In summary, we did have to move some of our goals around. Specifically, we moved the PII and PII-SC Algorithm deliverable to the “nice to haves” section. We replaced this deliverable with the shared address space, message passing, and CUDA implementations. We should be able to complete our new set of goals. Depending on how much time the CUDA implementation takes us, we might be able to achieve one of our “nice to haves” deliverables.
Our goal would be to show a graph of the speedups of our different implementations and address the differences and benefits of using each type of parallelization regarding the Gale-Shapley Algorithm. We will also describe how we completed our parallel implementation and discuss potential future implementations or improvements we would have pursued if we had more time.

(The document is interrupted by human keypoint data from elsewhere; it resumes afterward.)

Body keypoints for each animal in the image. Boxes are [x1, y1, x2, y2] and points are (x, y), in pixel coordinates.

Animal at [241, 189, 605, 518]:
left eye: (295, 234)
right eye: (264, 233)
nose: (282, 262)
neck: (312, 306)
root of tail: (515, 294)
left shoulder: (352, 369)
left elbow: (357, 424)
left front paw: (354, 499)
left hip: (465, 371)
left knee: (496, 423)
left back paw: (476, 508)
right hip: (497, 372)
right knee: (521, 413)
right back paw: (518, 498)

Sequential Gale-Shapley Algorithm:
sequential | initialization time | computation time |
---|---|---|
master/100_100 | 0.012341196 | 0.000221127 |
random/100_100 | 0.001781225 | 0.000025335 |
shuffle/100_100 | 0.001931884 | 0.000029665 |
master/500_500 | 0.023034474 | 0.000691897 |
random/500_500 | 0.023155006 | 0.00072703 |
shuffle/500_500 | 0.022265412 | 0.000586448 |
master/1000_1000 | 0.085145133 | 0.003029481 |
random/1000_1000 | 0.085594264 | 0.002465578 |
shuffle/1000_1000 | 0.084825035 | 0.002196202 |
2000_2000 | 0.370548774 | 0.009627199 |
We also have the initialization and computation times of the OpenMP shared address space version for all the test cases listed above. For simplicity, we only included data for n = 1000 and n = 2000 test cases.

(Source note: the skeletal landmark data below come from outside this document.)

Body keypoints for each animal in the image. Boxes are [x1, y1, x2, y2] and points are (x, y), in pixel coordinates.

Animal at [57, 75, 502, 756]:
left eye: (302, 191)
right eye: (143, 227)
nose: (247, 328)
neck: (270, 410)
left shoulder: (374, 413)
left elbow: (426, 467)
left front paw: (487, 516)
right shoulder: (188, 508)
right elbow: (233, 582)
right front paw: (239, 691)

n=1000 | initialization time | computation time |
---|---|---|
1 Thread | 0.096207367 | 0.006100127 |
2 Threads | 0.085109435 | 0.005300165 |
4 Threads | 0.086066042 | 0.005146181 |
8 Threads | 0.084503596 | 0.006054297 |
n=2000 | initialization time | computation time |
---|---|---|
1 Thread | 0.387654479 | 0.026912896 |
2 Threads | 0.370879461 | 0.021700406 |
4 Threads | 0.369560469 | 0.019854909 |
8 Threads | 0.369961981 | 0.022176926 |
Similarly, we have the results for the OpenMPI message passing version with the same test cases.

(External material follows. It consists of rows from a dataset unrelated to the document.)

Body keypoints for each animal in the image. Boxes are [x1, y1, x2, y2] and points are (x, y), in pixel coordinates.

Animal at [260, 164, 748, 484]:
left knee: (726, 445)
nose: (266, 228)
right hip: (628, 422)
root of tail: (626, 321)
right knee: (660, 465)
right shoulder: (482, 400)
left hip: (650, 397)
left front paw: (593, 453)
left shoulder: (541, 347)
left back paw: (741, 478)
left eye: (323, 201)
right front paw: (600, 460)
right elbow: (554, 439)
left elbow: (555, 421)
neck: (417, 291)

n=1000 | initialization time | computation time |
---|---|---|
1 Thread | 0.365146032 | 0.004490897 |
2 Threads | 0.3604769875 | 0.003742539 |
4 Threads | 0.3132831853 | 0.00417506475 |
8 Threads | 0.3411113851 | 0.006089136625 |
n=2000 | initialization time | computation time |
---|---|---|
1 Thread | 0.646786017 | 0.021756559 |
2 Threads | 0.64432722 | 0.0192913835 |
4 Threads | 0.606660147 | 0.022002529 |
8 Threads | 0.6338493458 | 0.03287053375 |
There is not much speedup from one thread to eight. Instead, our computation time actually increases a little. Additionally, we noticed that the computation time for our parallel algorithms is larger than our sequential algorithm. We believe this is because there is a lot more overhead with the parallel algorithms, and our datasets aren’t big enough to make the parallelization overhead worth it. The difference in times could also be because we use different approaches to the Gale-Shapley algorithm to fit each method of parallelization. We hope to see clearer trends with larger datasets.
Currently, as we try to generate larger datasets to test our implementation, we exceed our disk quota. We have deleted extra files that aren’t useful from our AFS, yet the largest dataset we can test our implementation on is currently n=2000 with a full preference list. This isn’t enough to compare to real applications. For example, the Gale-Shapley algorithm matches medical students to residencies, and there are around 52,000 students who need to be matched. Because we can’t generate such large datasets, we are concerned that we won’t be able to see the benefits of parallelization due to the extra overhead.